# ATI Radeon 9800 Pro 128mb



## Zandahr (Sep 5, 2004)

ATITool underclocks the default clock speeds when i Find Max core & mem!  ( 378 / 338 )
Why? As stated in post title, i have a ATI Radeon 9800 Pro 128 mb with stock cooling.

Thanks for your help


----------



## sersalpha (Sep 5, 2004)

378-338 are stock speeds. Is it underclocking below that?


----------



## Zandahr (Sep 5, 2004)

yup, the find max underclocks the default values...                strange, isnt it?


----------



## sersalpha (Sep 5, 2004)

Are you interested in more agressive cooling for your card? Who's the manufacturer, btw? 

P.S.
wtf is up with these cards that ship unstable?


----------



## Zandahr (Sep 5, 2004)

manufacturer is ATI, & not 1 of these sapphire or other clones. what can i do for cooling my card, case fan?   im new to graphics overclocking.


----------



## Vigilante (Sep 5, 2004)
=======
Activity list:
1. Duplicate the passage of the Radeon 9800 Pro thread between "# ATI Radeon" and "with stock cooling.", inclusive.
2. Carry on the forum thread about the Radeon 9800 Pro underclocking in ATITool, starting after its last line.
The lines after this point have nothing to do with the forum thread.

Excerpted data:
=======
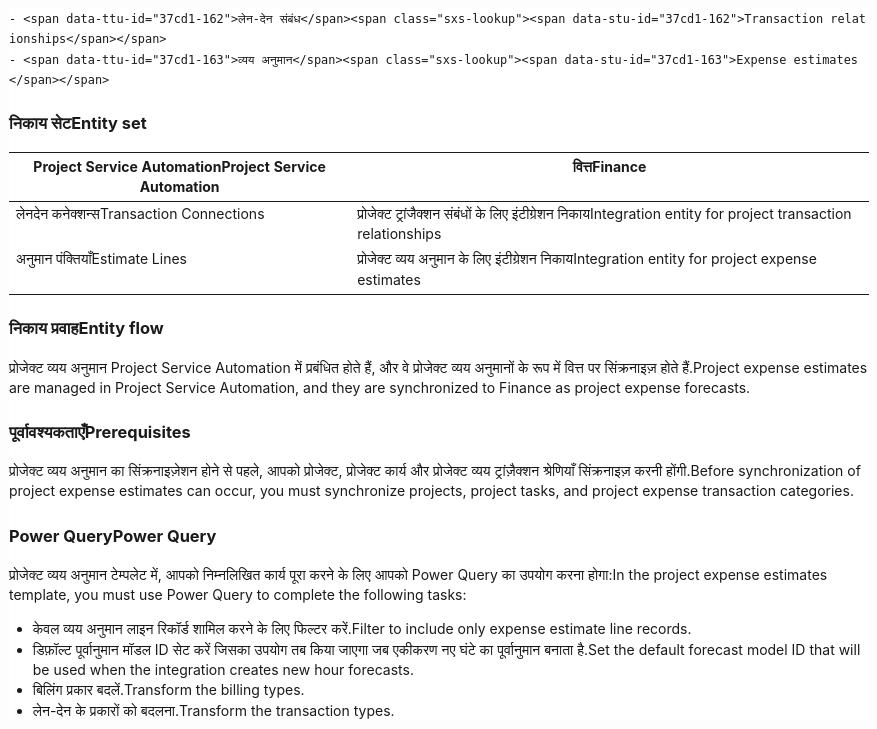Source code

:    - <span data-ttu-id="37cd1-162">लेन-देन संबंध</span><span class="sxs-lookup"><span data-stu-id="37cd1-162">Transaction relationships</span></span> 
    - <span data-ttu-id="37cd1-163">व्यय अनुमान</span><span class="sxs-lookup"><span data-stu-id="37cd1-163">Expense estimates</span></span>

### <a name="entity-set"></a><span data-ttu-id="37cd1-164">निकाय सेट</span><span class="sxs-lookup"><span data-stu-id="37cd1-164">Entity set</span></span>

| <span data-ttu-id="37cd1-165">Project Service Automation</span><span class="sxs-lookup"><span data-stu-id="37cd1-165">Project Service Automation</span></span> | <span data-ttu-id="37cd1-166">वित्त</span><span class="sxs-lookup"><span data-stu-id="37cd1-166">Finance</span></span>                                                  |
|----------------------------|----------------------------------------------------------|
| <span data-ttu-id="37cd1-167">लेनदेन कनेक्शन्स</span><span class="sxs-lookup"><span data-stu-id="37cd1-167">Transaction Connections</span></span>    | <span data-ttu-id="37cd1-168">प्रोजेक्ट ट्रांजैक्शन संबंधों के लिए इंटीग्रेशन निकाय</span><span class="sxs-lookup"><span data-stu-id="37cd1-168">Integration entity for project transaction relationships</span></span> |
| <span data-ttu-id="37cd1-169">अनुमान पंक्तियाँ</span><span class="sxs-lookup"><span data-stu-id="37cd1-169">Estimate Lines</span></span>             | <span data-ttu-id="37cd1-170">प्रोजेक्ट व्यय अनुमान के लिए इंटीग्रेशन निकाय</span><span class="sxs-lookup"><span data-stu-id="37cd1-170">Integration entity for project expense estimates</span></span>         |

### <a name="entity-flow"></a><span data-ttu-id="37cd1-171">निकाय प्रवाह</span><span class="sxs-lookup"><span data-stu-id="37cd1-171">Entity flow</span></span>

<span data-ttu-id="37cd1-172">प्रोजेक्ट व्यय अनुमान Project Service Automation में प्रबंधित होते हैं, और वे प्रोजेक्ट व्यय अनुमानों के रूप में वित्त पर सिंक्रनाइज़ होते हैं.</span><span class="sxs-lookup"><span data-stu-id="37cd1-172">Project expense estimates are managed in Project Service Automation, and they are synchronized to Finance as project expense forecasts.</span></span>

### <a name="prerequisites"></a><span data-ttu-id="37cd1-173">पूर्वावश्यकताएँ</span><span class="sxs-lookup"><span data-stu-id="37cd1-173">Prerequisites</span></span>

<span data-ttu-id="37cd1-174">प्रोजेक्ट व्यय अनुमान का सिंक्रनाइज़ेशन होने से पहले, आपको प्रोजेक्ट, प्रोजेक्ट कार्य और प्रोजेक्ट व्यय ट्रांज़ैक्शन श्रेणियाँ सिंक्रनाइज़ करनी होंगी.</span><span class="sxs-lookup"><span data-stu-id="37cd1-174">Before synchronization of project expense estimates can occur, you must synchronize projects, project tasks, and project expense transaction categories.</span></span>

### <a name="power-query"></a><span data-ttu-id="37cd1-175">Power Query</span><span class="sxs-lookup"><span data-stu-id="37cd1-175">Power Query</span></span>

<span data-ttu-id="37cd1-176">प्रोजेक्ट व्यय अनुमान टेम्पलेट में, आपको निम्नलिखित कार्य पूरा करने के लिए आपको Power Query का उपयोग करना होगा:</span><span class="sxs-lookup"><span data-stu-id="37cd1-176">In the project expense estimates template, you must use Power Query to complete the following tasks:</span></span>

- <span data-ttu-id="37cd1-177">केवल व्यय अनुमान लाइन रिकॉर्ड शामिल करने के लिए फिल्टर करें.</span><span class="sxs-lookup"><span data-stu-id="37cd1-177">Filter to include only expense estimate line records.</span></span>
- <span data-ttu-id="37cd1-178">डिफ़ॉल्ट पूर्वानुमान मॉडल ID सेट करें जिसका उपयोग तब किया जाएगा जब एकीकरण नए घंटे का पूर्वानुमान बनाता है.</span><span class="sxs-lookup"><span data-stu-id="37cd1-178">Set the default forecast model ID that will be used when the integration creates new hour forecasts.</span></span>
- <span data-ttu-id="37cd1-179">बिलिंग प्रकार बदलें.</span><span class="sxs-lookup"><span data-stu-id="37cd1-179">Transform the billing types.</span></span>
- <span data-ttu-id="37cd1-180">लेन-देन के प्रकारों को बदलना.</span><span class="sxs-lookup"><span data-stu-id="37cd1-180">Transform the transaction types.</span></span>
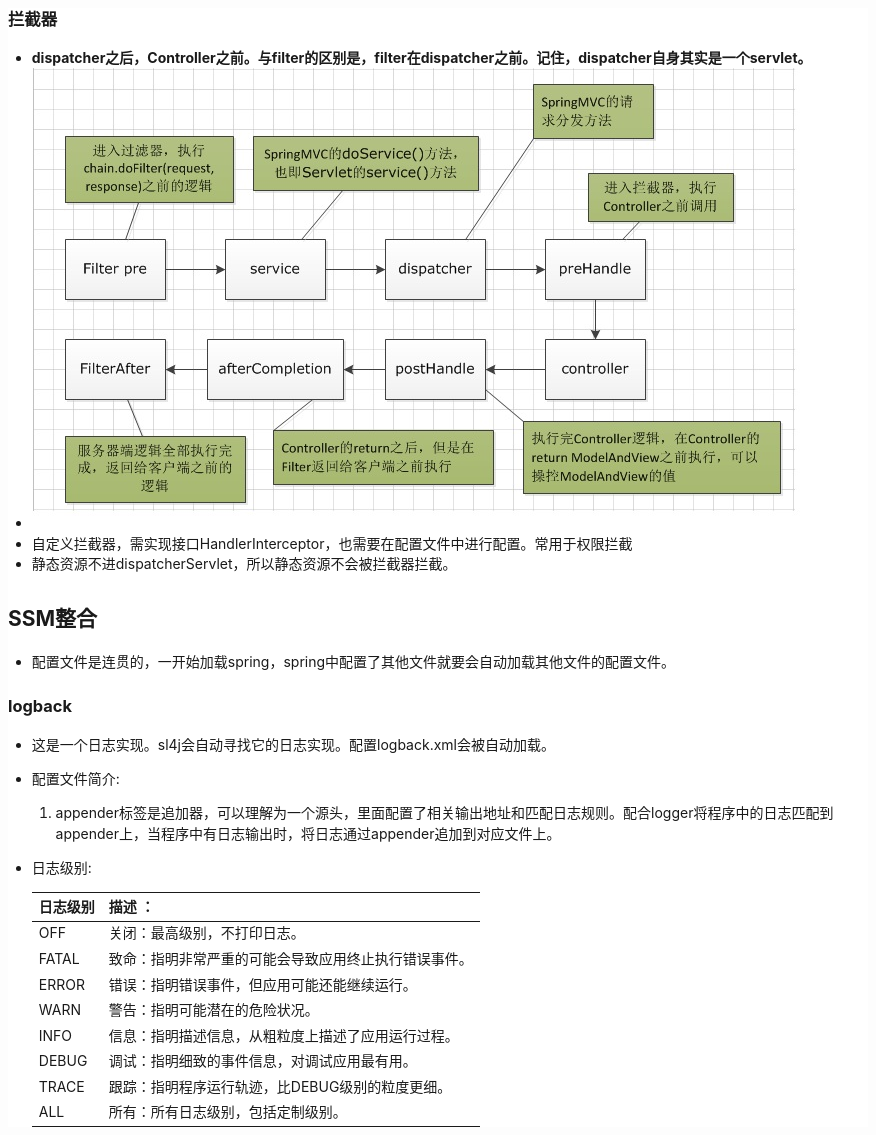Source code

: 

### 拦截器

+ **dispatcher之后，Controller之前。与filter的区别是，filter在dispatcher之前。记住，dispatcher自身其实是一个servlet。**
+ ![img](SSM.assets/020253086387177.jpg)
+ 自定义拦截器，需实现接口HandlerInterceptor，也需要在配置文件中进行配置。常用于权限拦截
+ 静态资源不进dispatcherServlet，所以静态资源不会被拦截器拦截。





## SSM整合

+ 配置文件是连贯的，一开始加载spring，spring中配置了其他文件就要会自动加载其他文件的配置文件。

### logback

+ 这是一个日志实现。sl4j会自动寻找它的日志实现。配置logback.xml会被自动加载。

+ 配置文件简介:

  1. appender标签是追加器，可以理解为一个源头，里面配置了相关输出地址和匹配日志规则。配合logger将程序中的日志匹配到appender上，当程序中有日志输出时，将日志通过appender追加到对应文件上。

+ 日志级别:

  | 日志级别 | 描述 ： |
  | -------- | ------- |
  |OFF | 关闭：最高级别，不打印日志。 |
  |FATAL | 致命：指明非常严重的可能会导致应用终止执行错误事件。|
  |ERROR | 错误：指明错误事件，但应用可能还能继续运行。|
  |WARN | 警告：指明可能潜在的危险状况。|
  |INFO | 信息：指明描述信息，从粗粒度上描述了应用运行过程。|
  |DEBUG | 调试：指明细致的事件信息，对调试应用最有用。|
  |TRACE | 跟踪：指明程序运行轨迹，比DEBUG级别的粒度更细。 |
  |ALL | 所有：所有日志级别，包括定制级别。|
=======
Answers below:
1.
# ATI Radeon 9800 Pro 128mb



## Zandahr (Sep 5, 2004)

ATITool underclocks the default clock speeds when i Find Max core & mem!  ( 378 / 338 )
Why? As stated in post title, i have a ATI Radeon 9800 Pro 128 mb with stock cooling.

2.
You might be getting a bug with ATITool and artifact detection. Try using version .21 and see if that makes a difference.

If that doesn't work, run the tests with no heat-up phase. Go into settings/artifact scanning and set 'first phase has a length of' to 0. With no heat-up phase, you'll get about 1% higher results, so adjust your settings to account for this.

One of these should work. If not, it could be high case temps or an inadequate power supply.

For cooling, I'd recommend the Thermaltake Giant III. I like it much better than my old Arctic Cooling VGA Silencer.


----------



## Zandahr (Sep 5, 2004)

still underclocks, even w 0.0.21 or the first phase lenght of 0.  

heres a screen ( havent touched the mem ): 






  so i should consider cooling right?


----------



## Nobru_rv (Sep 5, 2004)

Buy one of the clones ;-)))


----------



## Zandahr (Sep 6, 2004)

is there some way i can verify if my case temp is high, so i can invest into a vga cooler or a case fan?


----------



## sersalpha (Sep 6, 2004)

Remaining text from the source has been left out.